A cenografia tem uma qualidade modular, constantemente manipulada, inspira e expira, como uma casa de bonecas da imaginação. Num sobe e desce, num atropelo e balbúrdia própria das mais povoadas solidões. (“Nós vivemos há muito nesta espécie de caverna bruxa/ alta pelo silêncio que nos veste/ real pela erosão de um sol peculiar que ilumina o recinto intermitentemente/ um sofá que não é para aqui chamado/ também podia servir de modelo à ampla descrição do fenómeno a luz/ que nos excede e emite nos liberta e sufoca”.)

Este espetáculo corresponde ao ideal de um “teatro coreográfico que recusa o naturalismo e o realismo, construindo um mundo e um tempo só possíveis em palco”, mas se nos deslumbra isso deve-se ao modo como a todo o momento assume riscos, não se limitando a gizar os contornos entre os quais as palavras de Cesariny possam ecoar. Há uma resposta ao impulso poético com a criação de quadros que procuram andar a par das palavras, corresponder à sua verticalidade com horizontes que vão além de meras transcrições visuais. Por isso, é justa a noção de “palimpsesto” para caracterizar este espetáculo que inventa uma natureza autónoma, “um Lugar” onde a escrita é obrigada a lidar com as consequências das suas criações e imagens, onde a liberdade é sujeita a uma pontuação, com a paisagem a ser povoada, onde a física impõe constrangimentos e, desses ecos que se arrastam, nascem novos esplendores.

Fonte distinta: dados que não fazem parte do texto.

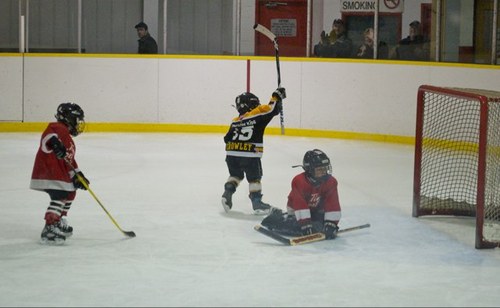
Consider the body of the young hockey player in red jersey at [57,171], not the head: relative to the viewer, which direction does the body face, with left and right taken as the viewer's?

Depois há a troca de correspondência entre as cintilantes nuances do poeta, a sua ironia arrasadora, a sua capacidade de magnificar e destruir-nos, e a grandiosidade expressiva que imprime o encenador, o modo dos atores lhe vestirem a pele diferentemente, serem suas vítimas e também, às vezes, o seu fantasma. Neste ponto, e se todos estamos muito certos da grande atriz que é Maria João Luís, primeiro é bom vê-la ali, mas depois, ocupando as suas posições é estarrecedor vê-la de facto, sentir-lhe o pulso, explicar-nos que não é tanto assim como julgamos, não é ser uma grande atriz mas ser essa consciência que, de cada gesto, arranca a nota menos óbvia. E sem nunca ler-nos este poema, nos vai lembrando: “Despe-te de verdades/ das grandes primeiro que das pequenas/ das tuas antes que de quaisquer outras/ abre uma cova e enterra-as/ a teu lado”.

O mundo tem raízes, céu e inferno aqui. Tem outras coisas pelo meio. Há uma visão da Arte (com maiúscula, necessariamente) que parece muito de outros tempos. Uma condição de revolta e luto irreconciliáveis com a ostentosa leviandade com que certas bestas radiantes concebem a cultura ao serviço de grosseiras ficções sobre as necessidades de um país, de um povo. 

Desta peça ninguém sai acompanhado. Mesmo que tenha chegado com amigos, sai-se a pingar, a zumbir por dentro de “palavras noturnas palavras gemidos/ palavras que nos sobem ilegíveis à boca”. É para maiores de 16, mas talvez seja mais indicada para adolescentes capazes de encontrar o mundo além de si como dentro, abrir um poço cheio de astros, melhor adolescentes certamente do que “uma certa quantidade de gente à procura/ de gente à procura duma certa quantidade”.